练习说明 |
请根据下方关于Python单向双端链表的文档回答：双端链表不能方便地删除表尾，原因是什么？

文档正文 |
------

Python单向双端链表

和单向单端链表不同, 除了头端,尾端也会维护一个指针(能够加快在尾端添加节点的速度).

由于有着对最后一个链结点的直接引用.所以双端链表比传统链表在某些方面要方便.比如在尾部插入一个链结点.双端链表可以进行直接操作

但传统链表只能通过next节点循环找到最后链结点操作.所以双端链表适合制造队列(先进先出).

双端链表可以插入表尾，但是仍然不能方便的删除表尾，因为我们没有方法快捷地获取倒数第二个链结点，双端链表没有逆向的指针，这一点就要靠双向链表来解决了

实现参考:

class Node(object):
    def __init__(self, value=None, next=None):   # 这里我们 root 节点默认都是 None，所以都给了默认值
        self.value = value
        self.next = next

    def __str__(self):
        """方便你打出来调试，复杂的代码可能需要断点调试"""
        return '<Node: value: {}, next={}>'.format(self.value, self.next)

    __repr__ = __str__


class LinkedList(object):
    """ 链接表 ADT
    [root] -> [node0] -> [node1] -> [node2]
    """

    def __init__(self, maxsize=None):
        """
        :param maxsize: int or None, 如果是 None，无限扩充
        """
        self.maxsize = maxsize
        self.root = Node()     # 默认 root 节点指向 None
        self.tailnode = None
        self.length = 0

    def __len__(self):
        return self.length

    def append(self, value):    # O(1)
        if self.maxsize is not None and len(self) >= self.maxsize:
            raise Exception('LinkedList is Full')
        node = Node(value)    # 构造节点
        tailnode = self.tailnode
        if tailnode is None:    # 还没有 append 过，length = 0， 追加到 root 后
            self.root.next = node
        else:     # 否则追加到最后一个节点的后边，并更新最后一个节点是 append 的节点
            tailnode.next = node
        self.tailnode = node
        self.length += 1

    def appendleft(self, value):
        if self.maxsize is not None and len(self) >= self.maxsize:
            raise Exception('LinkedList is Full')
        node = Node(value)
        if self.tailnode is None:  # 如果原链表为空，插入第一个元素需要设置 tailnode
            self.tailnode = node

        headnode = self.root.next
        self.root.next = node
        node.next = headnode
        self.length += 1

    def __iter__(self):
        for node in self.iter_node():
            yield node.value

    def iter_node(self):
        """遍历 从 head 节点到 tail 节点"""
        curnode = self.root.next
        while curnode is not self.tailnode:    # 从第一个节点开始遍历
            yield curnode
            curnode = curnode.next    # 移动到下一个节点
        if curnode is not None:
            yield curnode

    def remove(self, value):    # O(n)

------

数据列表 |
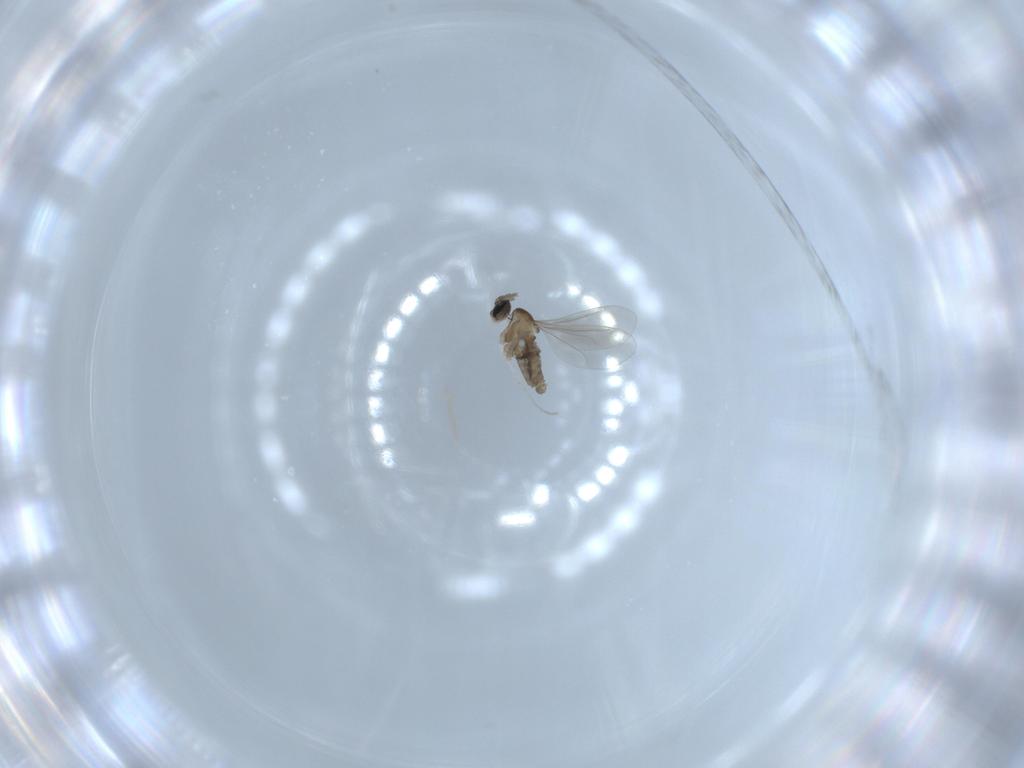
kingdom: Animalia
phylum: Arthropoda
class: Insecta
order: Diptera
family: Cecidomyiidae
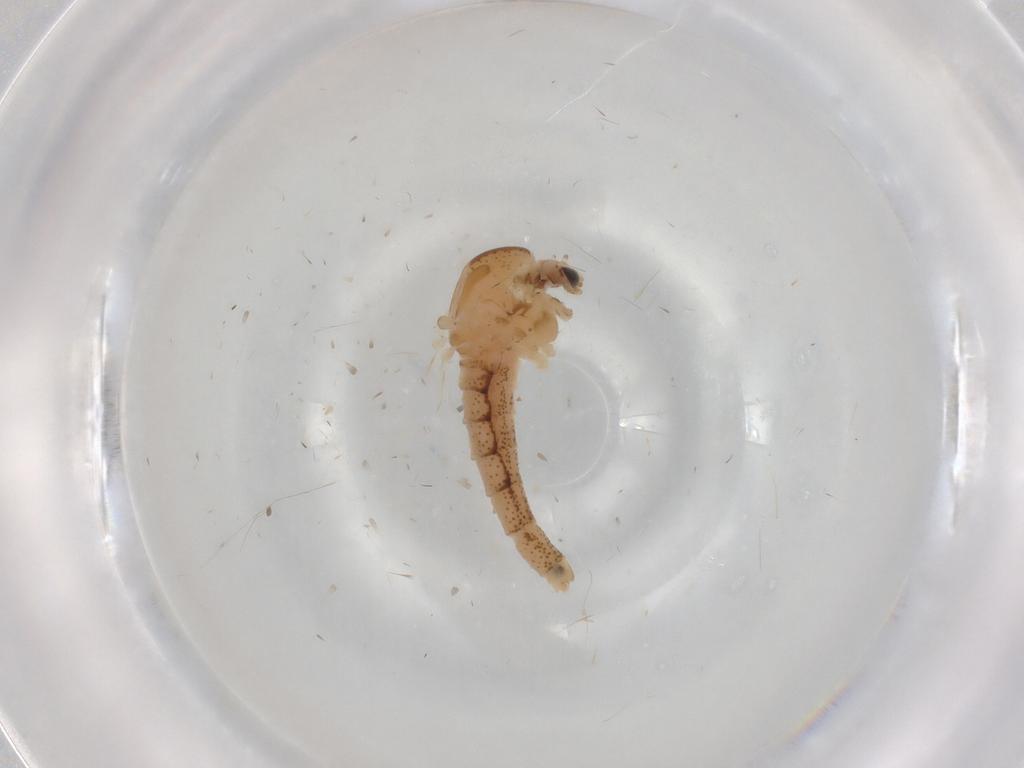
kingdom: Animalia
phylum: Arthropoda
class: Insecta
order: Diptera
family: Chaoboridae
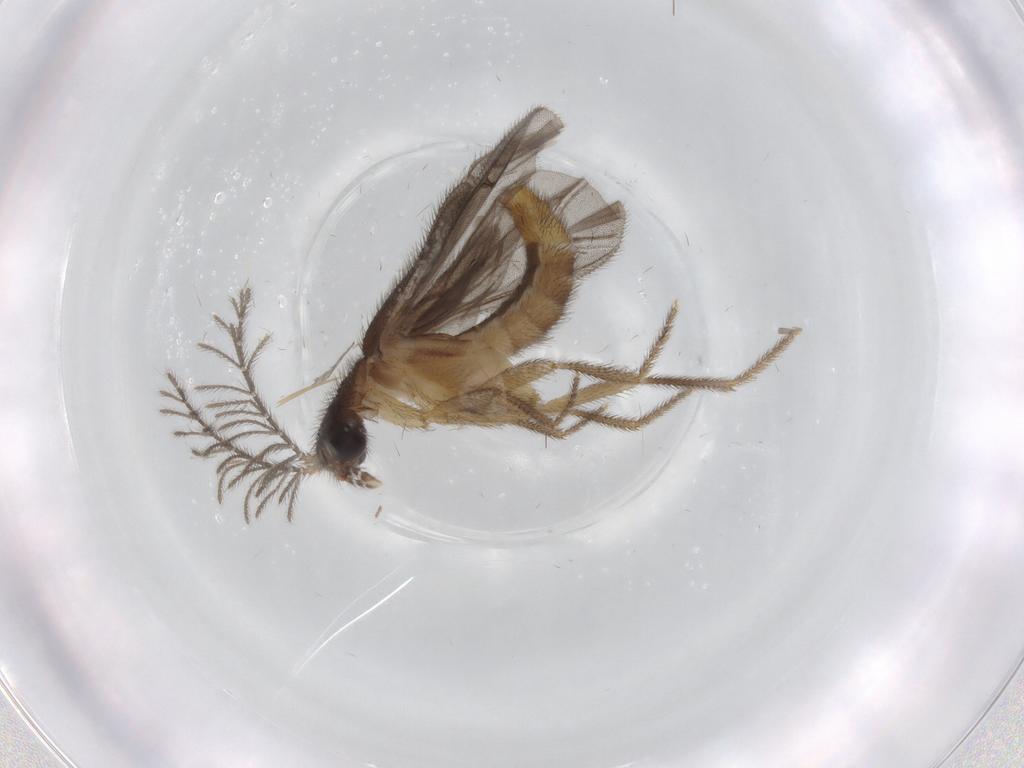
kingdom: Animalia
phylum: Arthropoda
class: Insecta
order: Coleoptera
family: Phengodidae
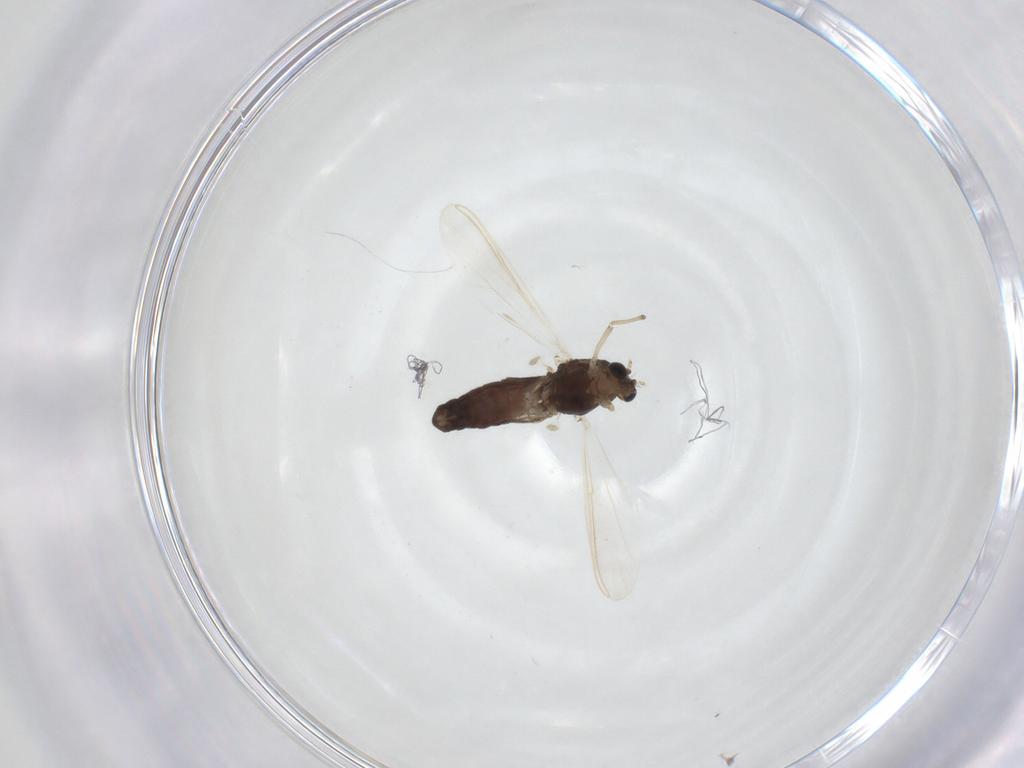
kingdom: Animalia
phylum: Arthropoda
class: Insecta
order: Diptera
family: Chironomidae
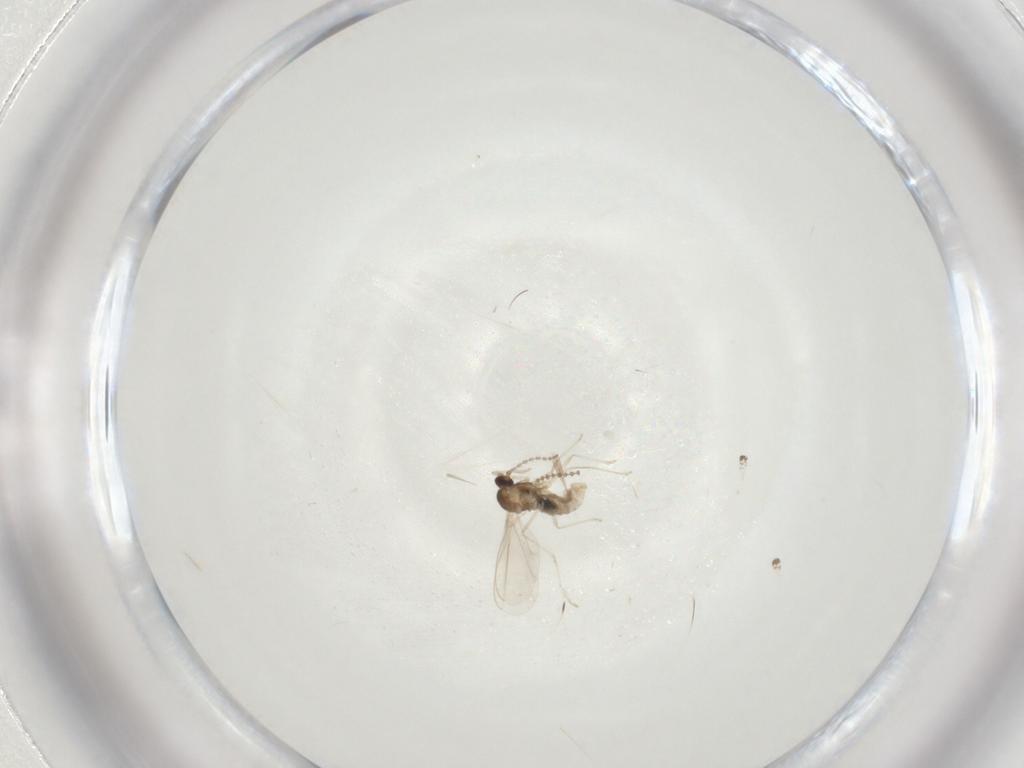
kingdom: Animalia
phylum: Arthropoda
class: Insecta
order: Diptera
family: Cecidomyiidae
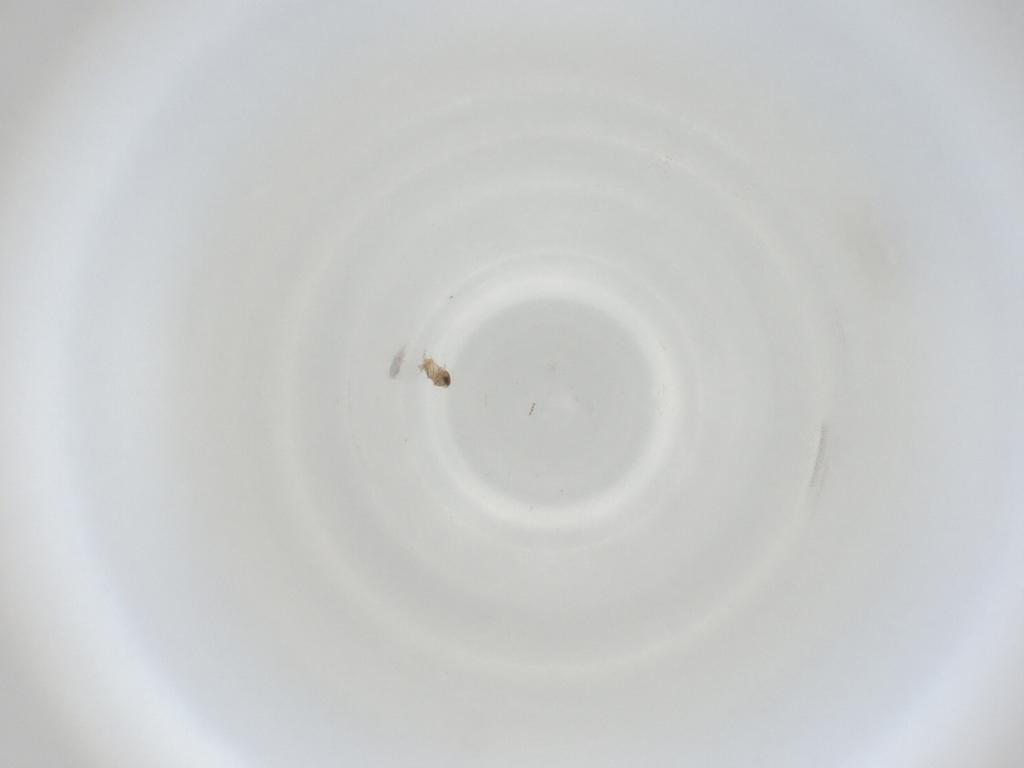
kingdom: Animalia
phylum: Arthropoda
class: Insecta
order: Diptera
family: Cecidomyiidae
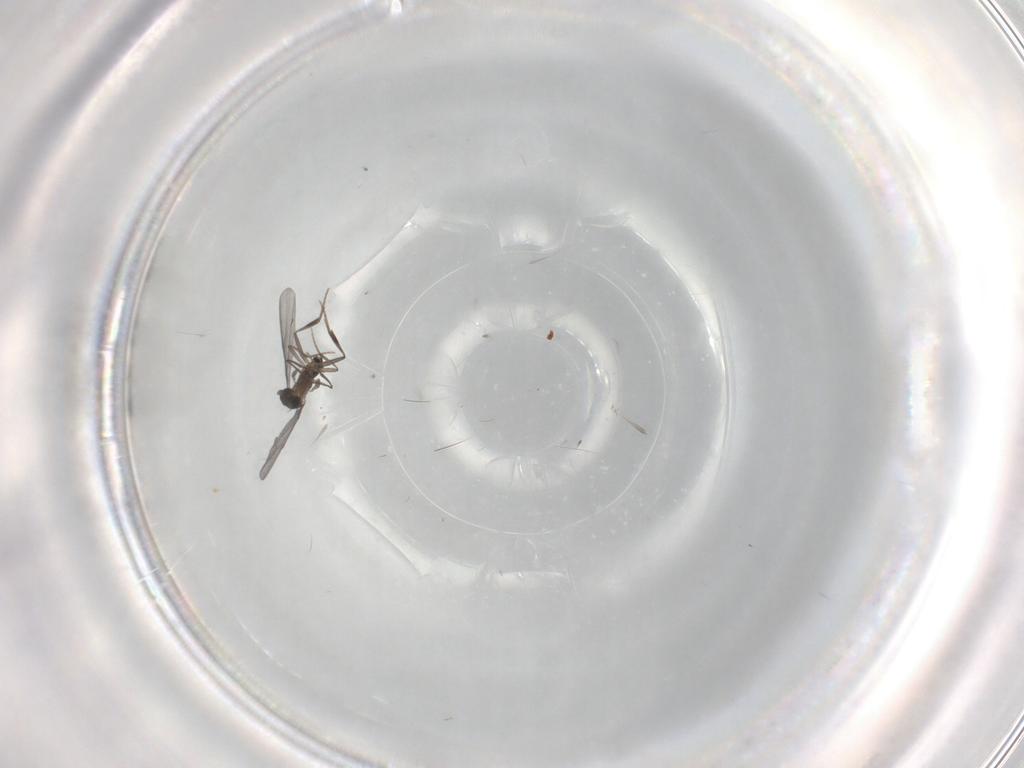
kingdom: Animalia
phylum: Arthropoda
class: Insecta
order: Diptera
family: Phoridae
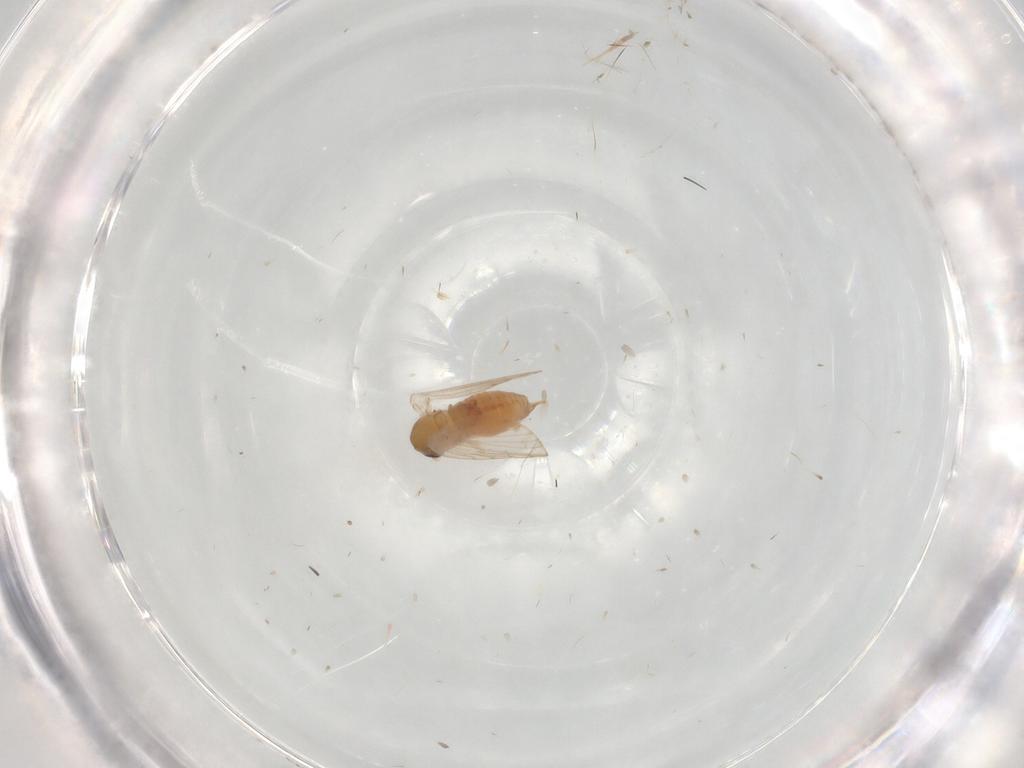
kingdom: Animalia
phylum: Arthropoda
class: Insecta
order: Diptera
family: Psychodidae
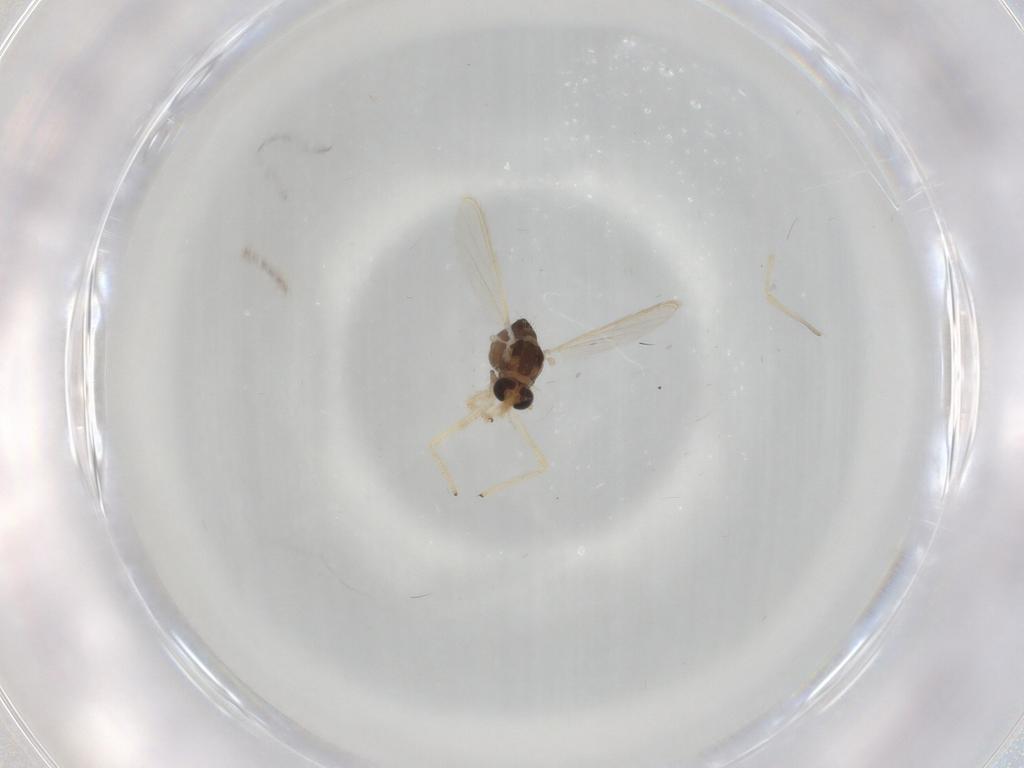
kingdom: Animalia
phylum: Arthropoda
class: Insecta
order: Diptera
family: Chironomidae
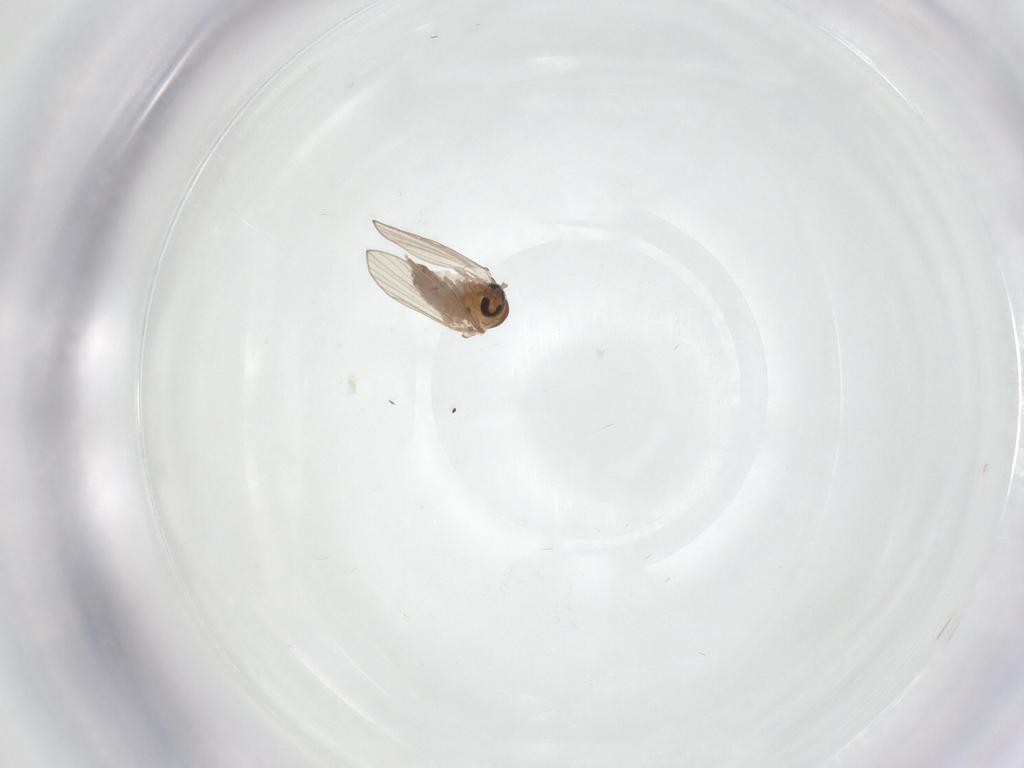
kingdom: Animalia
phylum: Arthropoda
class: Insecta
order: Diptera
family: Psychodidae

------

本题结果 |
因为没有方法快捷地获取倒数第二个链结点，双端链表没有逆向的指针。